GIVEN REQUEST — Lay out as a numbered list the part of the listing that opens at its start and closes with the line containing "5 h 49 min 37 s", both ends included, with blank lines omitted and the pictures left out.

EXERCISE MATERIAL —

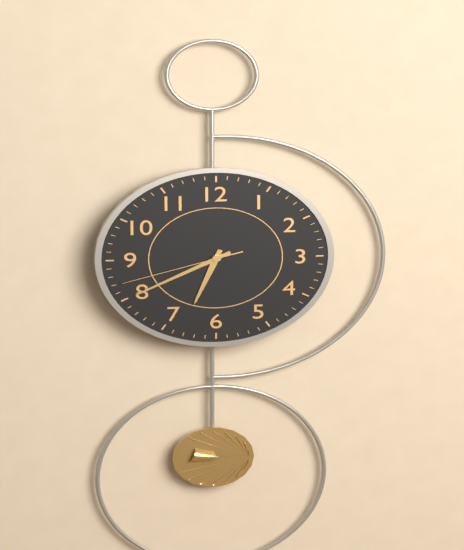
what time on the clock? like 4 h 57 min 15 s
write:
6 h 40 min 42 s
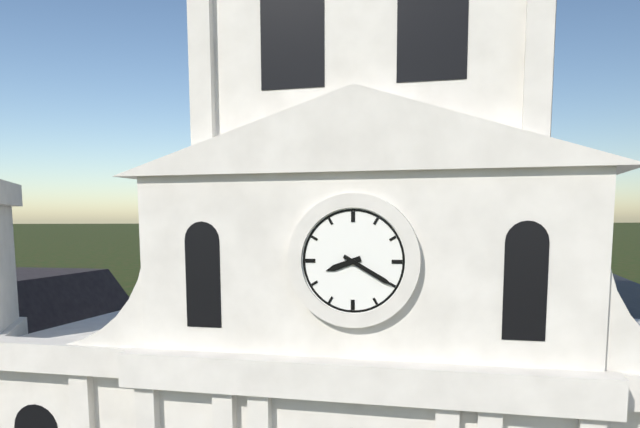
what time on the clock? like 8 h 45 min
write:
8 h 20 min
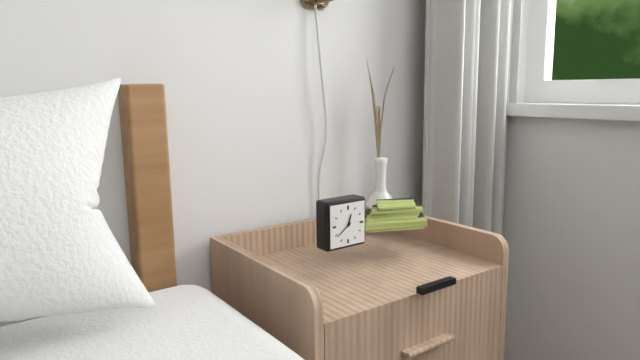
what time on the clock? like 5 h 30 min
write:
12 h 39 min
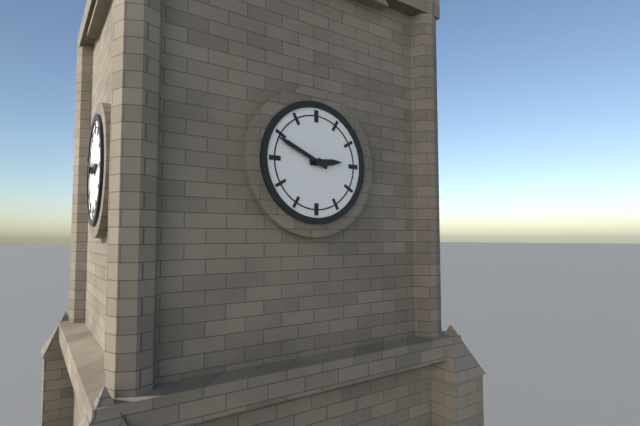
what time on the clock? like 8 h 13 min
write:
2 h 49 min
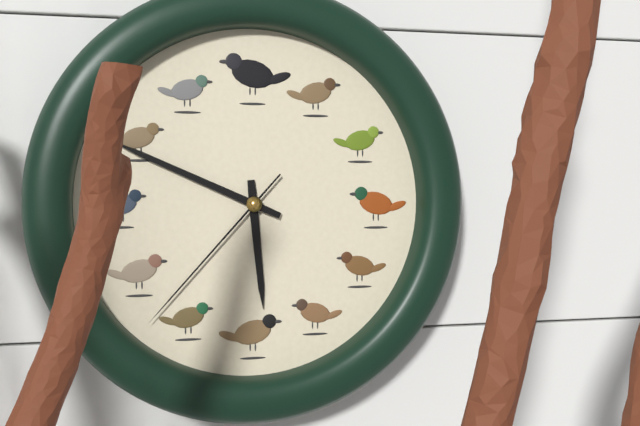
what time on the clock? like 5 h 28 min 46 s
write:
5 h 49 min 37 s
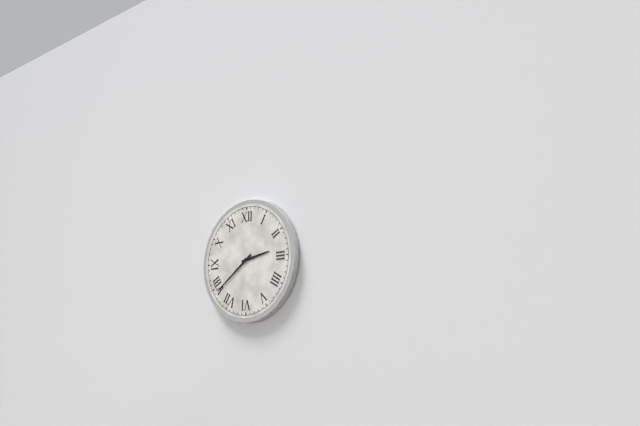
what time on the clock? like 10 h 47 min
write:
2 h 39 min
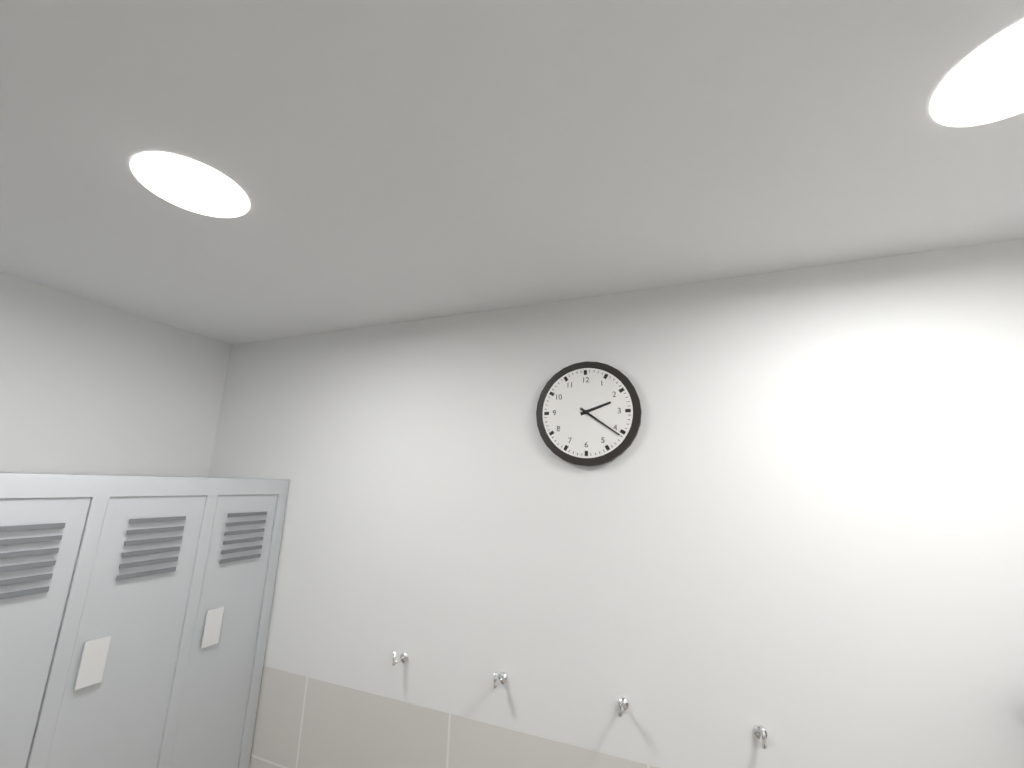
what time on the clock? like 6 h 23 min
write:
2 h 21 min
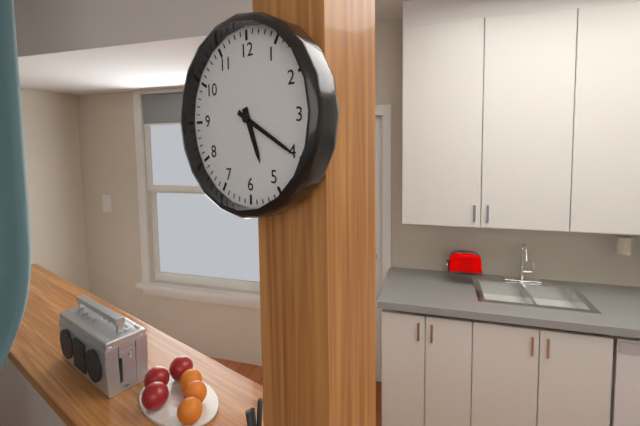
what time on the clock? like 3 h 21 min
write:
5 h 20 min
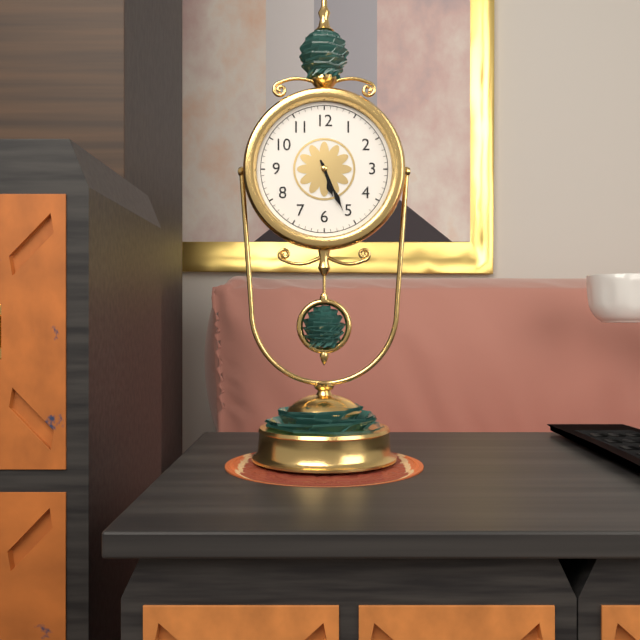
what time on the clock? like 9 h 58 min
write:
5 h 26 min
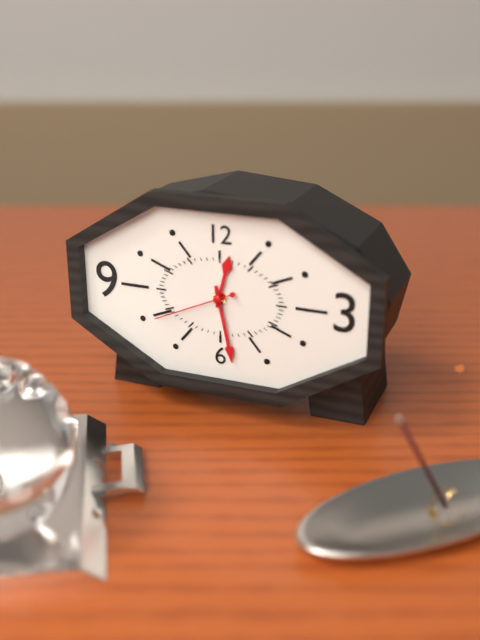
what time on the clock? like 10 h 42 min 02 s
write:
12 h 28 min 41 s
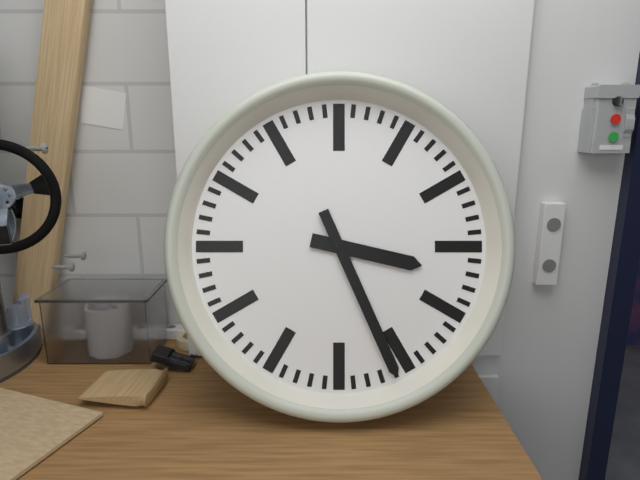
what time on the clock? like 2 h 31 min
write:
3 h 26 min
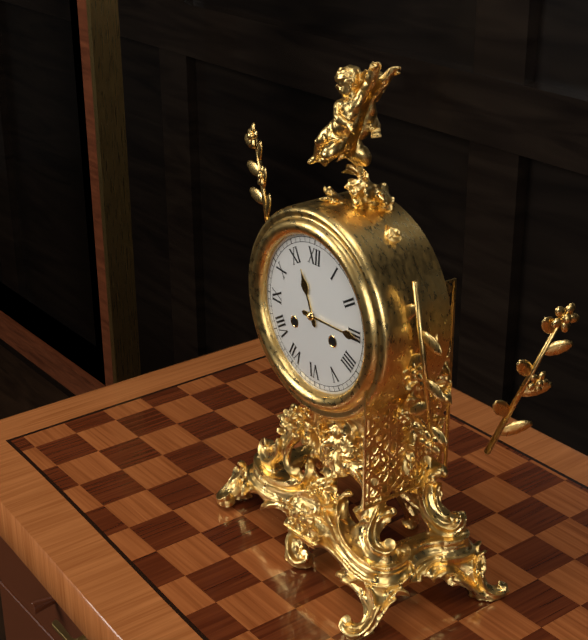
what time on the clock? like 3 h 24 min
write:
11 h 15 min
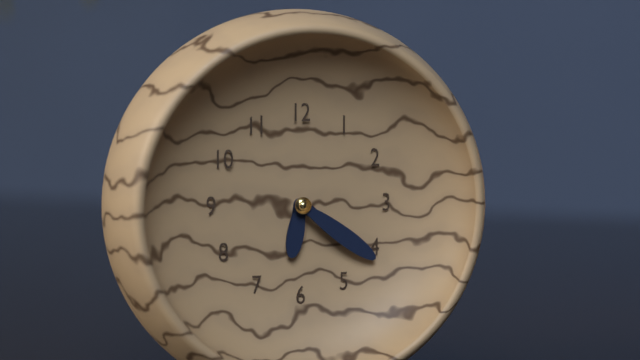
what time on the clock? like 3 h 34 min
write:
6 h 21 min
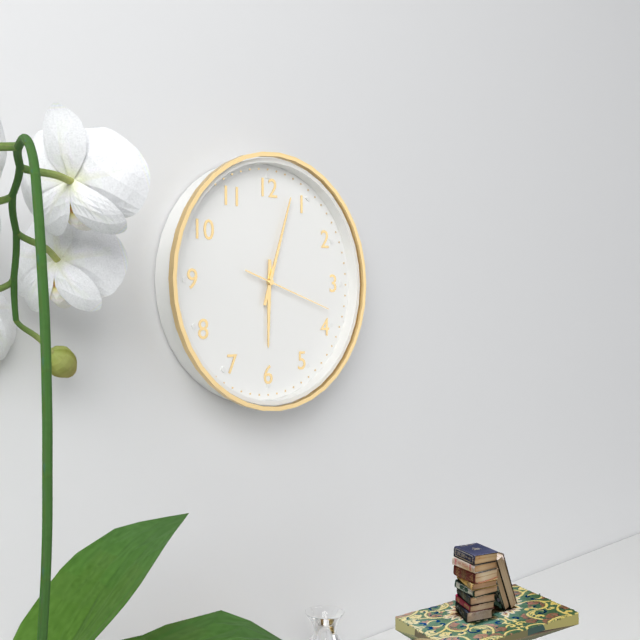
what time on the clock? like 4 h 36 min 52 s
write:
6 h 03 min 18 s
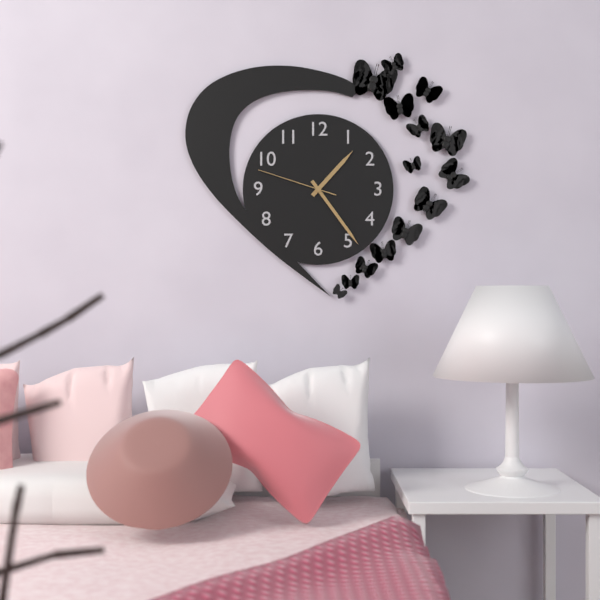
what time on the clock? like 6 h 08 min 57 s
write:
1 h 24 min 48 s
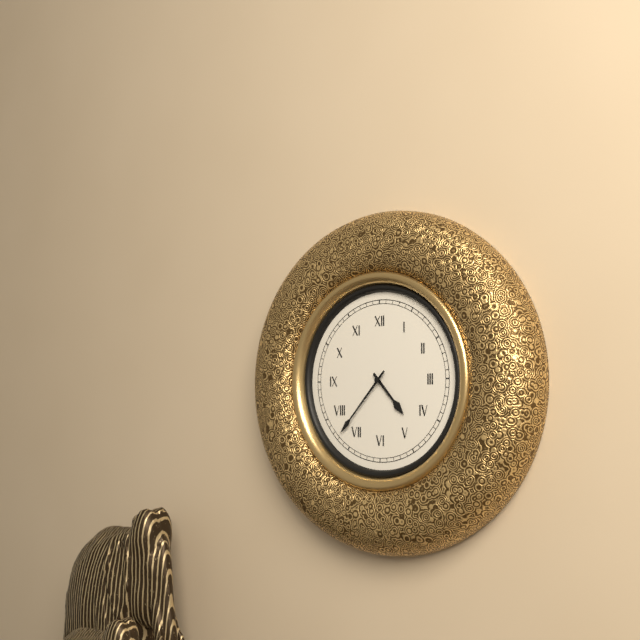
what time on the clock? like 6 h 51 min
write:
4 h 37 min
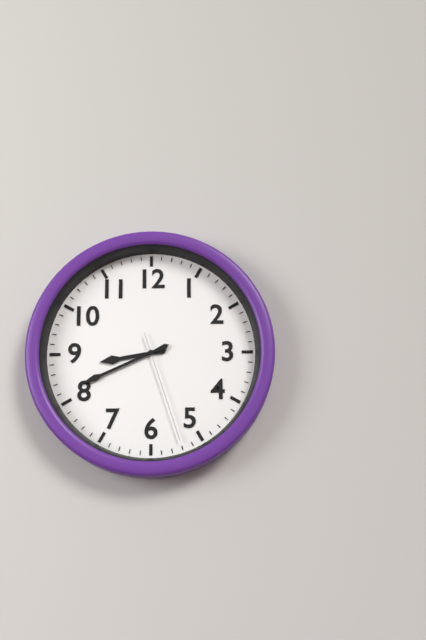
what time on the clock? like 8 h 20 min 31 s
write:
8 h 41 min 27 s
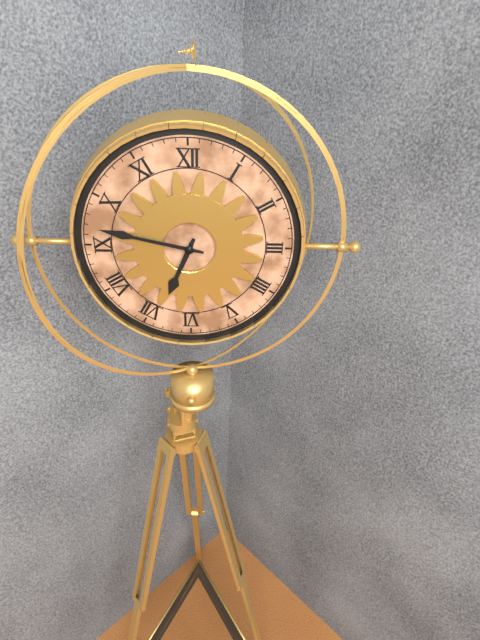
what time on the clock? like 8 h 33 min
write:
6 h 47 min
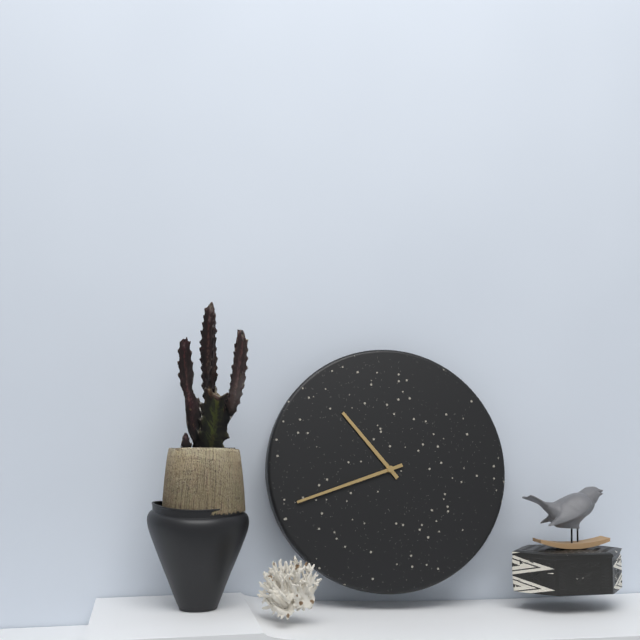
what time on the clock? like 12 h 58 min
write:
10 h 42 min
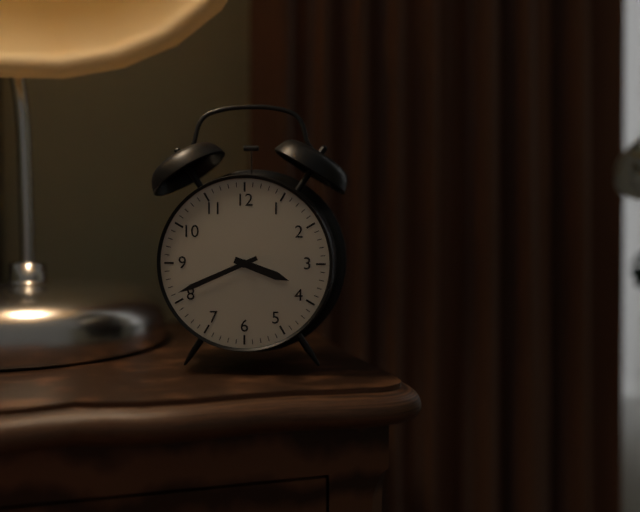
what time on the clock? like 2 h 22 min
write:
3 h 41 min
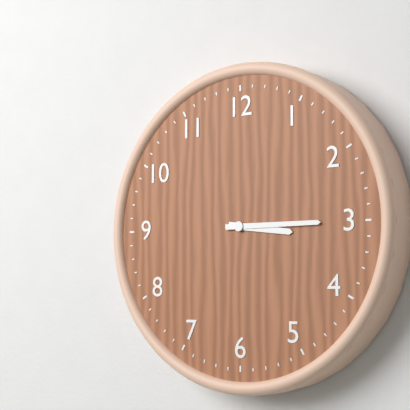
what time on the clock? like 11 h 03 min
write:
3 h 15 min
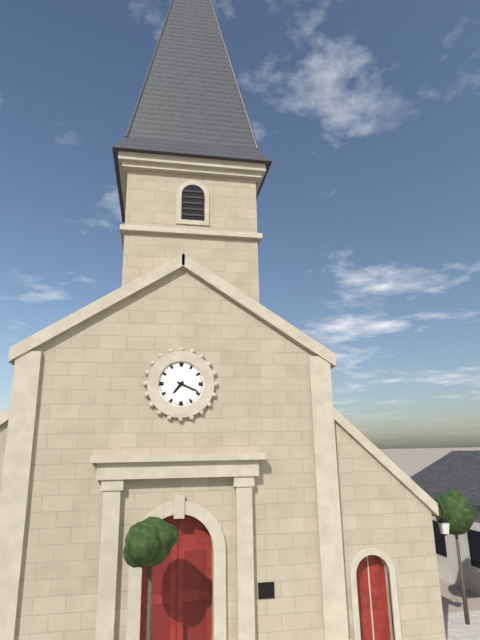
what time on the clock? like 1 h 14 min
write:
7 h 19 min
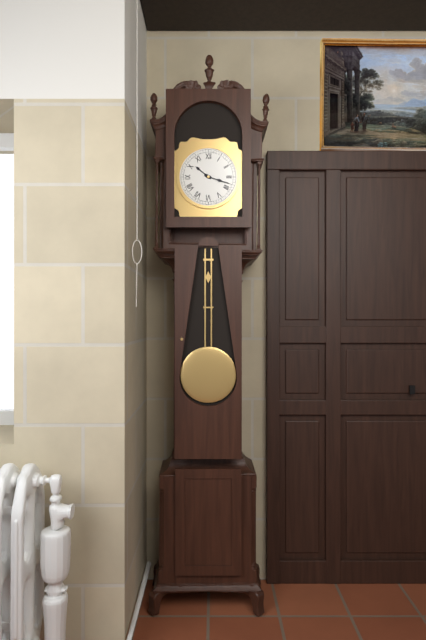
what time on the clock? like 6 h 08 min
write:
10 h 18 min
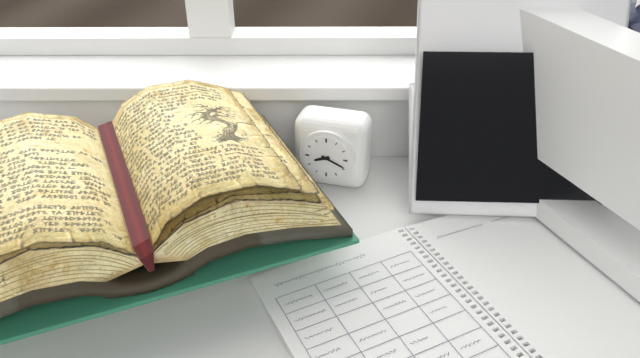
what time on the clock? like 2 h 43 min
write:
8 h 19 min
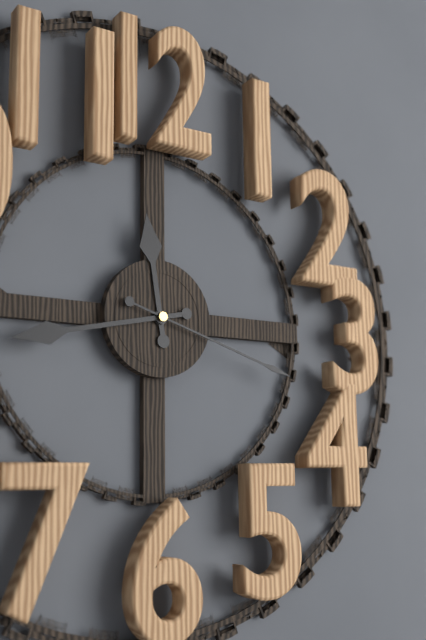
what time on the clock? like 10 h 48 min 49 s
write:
11 h 43 min 18 s
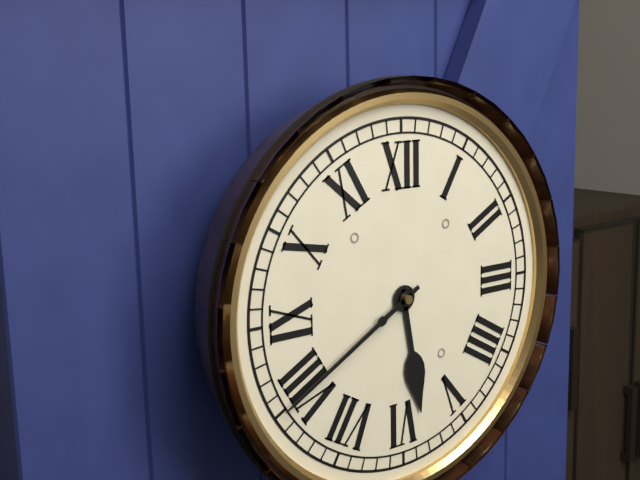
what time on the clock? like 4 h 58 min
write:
5 h 40 min
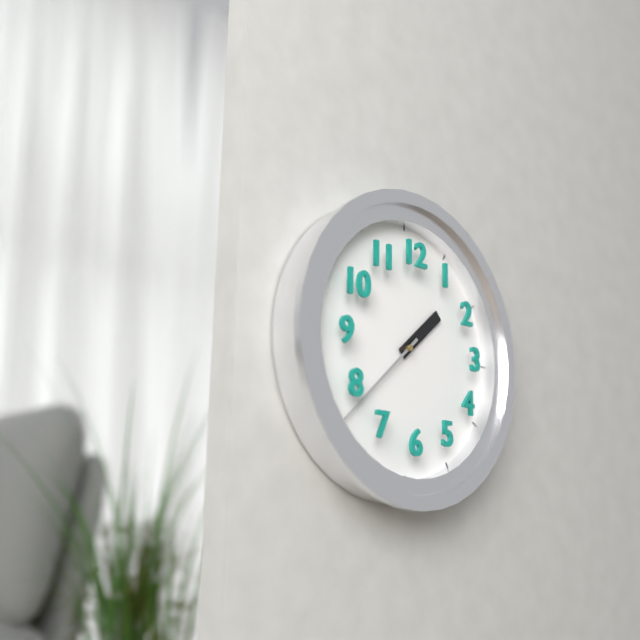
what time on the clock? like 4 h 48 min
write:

RESPONSE BELOW —
1. what time on the clock? like 4 h 57 min 15 s
2. write:
3. 6 h 40 min 42 s
4. what time on the clock? like 8 h 45 min
5. write:
6. 8 h 20 min
7. what time on the clock? like 5 h 30 min
8. write:
9. 12 h 39 min
10. what time on the clock? like 8 h 13 min
11. write:
12. 2 h 49 min
13. what time on the clock? like 5 h 28 min 46 s
14. write:
15. 5 h 49 min 37 s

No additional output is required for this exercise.